BirdVox / birdvoxdetect

A pre-trained deep learning system for detecting bird flight calls in continuous recordings
MIT License
78 stars 15 forks source link

librosa.util.exceptions.ParameterError: Invalid shape for monophonic audio: ndim=2, shape=(5221248, 2) #44

Closed ses4j closed 4 years ago

ses4j commented 4 years ago

I think the error just means I need to convert stereo to mono. That seems to resolve it.
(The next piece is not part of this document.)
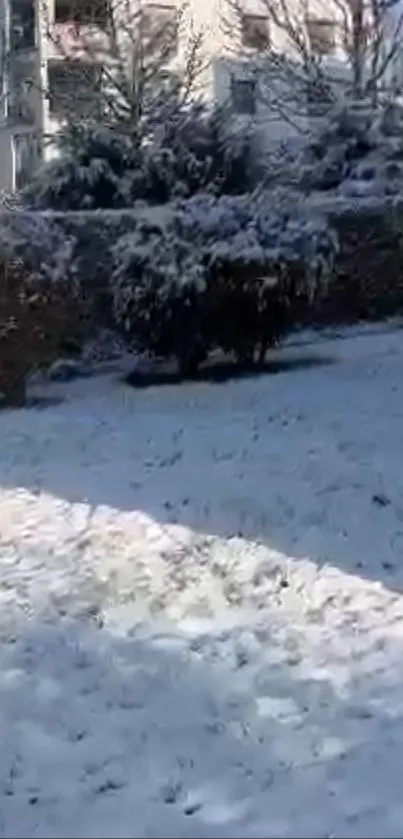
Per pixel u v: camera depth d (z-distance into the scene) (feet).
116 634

C:\wc\record-nfc\.venv\lib\site-packages\librosa\util\decorators.py:9: NumbaDeprecationWarning: An import was requested from a module that has moved location.
Import requested from: 'numba.decorators', please update to use 'numba.core.decorators' or pin to Numba version 0.48.0. This alias will not be present in Numba version 0.50.0.
  from numba.decorators import jit as optional_jit
C:\wc\record-nfc\.venv\lib\site-packages\librosa\util\decorators.py:9: NumbaDeprecationWarning: An import was requested from a module that has moved location.
Import of 'jit' requested from: 'numba.decorators', please update to use 'numba.core.decorators' or pin to Numba version 0.48.0. This alias will not be present in Numba version 0.50.0.
  from numba.decorators import jit as optional_jit
birdvoxdetect: Threshold = 40.0
birdvoxdetect: Duration of exported clips = 2.00 seconds.
birdvoxdetect: Processing: D:\birdrecordings\2020-05-07-NFC-recordings\200507-224636.WAV
Traceback (most recent call last):
  File "C:\Program Files\Python37\Lib\runpy.py", line 193, in _run_module_as_main
    "__main__", mod_spec)
  File "C:\Program Files\Python37\Lib\runpy.py", line 85, in _run_code
    exec(code, run_globals)
  File "C:\wc\record-nfc\.venv\lib\site-packages\birdvoxdetect\__main__.py", line 7, in <module>
    main()
  File "C:\wc\record-nfc\.venv\lib\site-packages\birdvoxdetect\cli.py", line 200, in main
    logger_level=logger_level)
  File "C:\wc\record-nfc\.venv\lib\site-packages\birdvoxdetect\cli.py", line 89, in run
    logger_level=logger_level)
  File "C:\wc\record-nfc\.venv\lib\site-packages\birdvoxdetect\core.py", line 529, in process_file
    chunk_pcen = compute_pcen(chunk_audio, sr)
  File "C:\wc\record-nfc\.venv\lib\site-packages\birdvoxdetect\core.py", line 746, in compute_pcen
    librosa.util.valid_audio(audio, mono=True)
  File "C:\wc\record-nfc\.venv\lib\site-packages\librosa\util\utils.py", line 164, in valid_audio
    'ndim={:d}, shape={}'.format(y.ndim, y.shape))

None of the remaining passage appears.